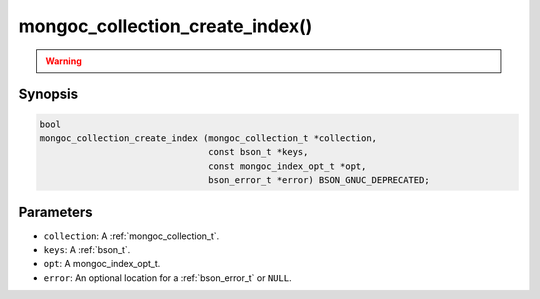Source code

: .. _mongoc_collection_create_index

mongoc_collection_create_index()
================================

.. warning::
   .. deprecated:: 1.8.0

      This function is deprecated and should not be used in new code. See :doc:`manage-collection-indexes`.

Synopsis
--------

.. code-block:: c

  bool
  mongoc_collection_create_index (mongoc_collection_t *collection,
                                  const bson_t *keys,
                                  const mongoc_index_opt_t *opt,
                                  bson_error_t *error) BSON_GNUC_DEPRECATED;

Parameters
----------

- ``collection``: A :ref:`mongoc_collection_t`.
- ``keys``: A :ref:`bson_t`.
- ``opt``: A mongoc_index_opt_t.
- ``error``: An optional location for a :ref:`bson_error_t` or ``NULL``.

========================================================================

Work instruction —
Word for word, repeat the material above and drop the pictures.

Your solution —
Source code

: .. _mongoc_collection_create_index

mongoc_collection_create_index()
================================

.. warning::
   .. deprecated:: 1.8.0

      This function is deprecated and should not be used in new code. See :doc:`manage-collection-indexes`.

Synopsis
--------

.. code-block:: c

  bool
  mongoc_collection_create_index (mongoc_collection_t *collection,
                                  const bson_t *keys,
                                  const mongoc_index_opt_t *opt,
                                  bson_error_t *error) BSON_GNUC_DEPRECATED;

Parameters
----------

- ``collection``: A :ref:`mongoc_collection_t`.
- ``keys``: A :ref:`bson_t`.
- ``opt``: A mongoc_index_opt_t.
- ``error``: An optional location for a :ref:`bson_error_t` or ``NULL``.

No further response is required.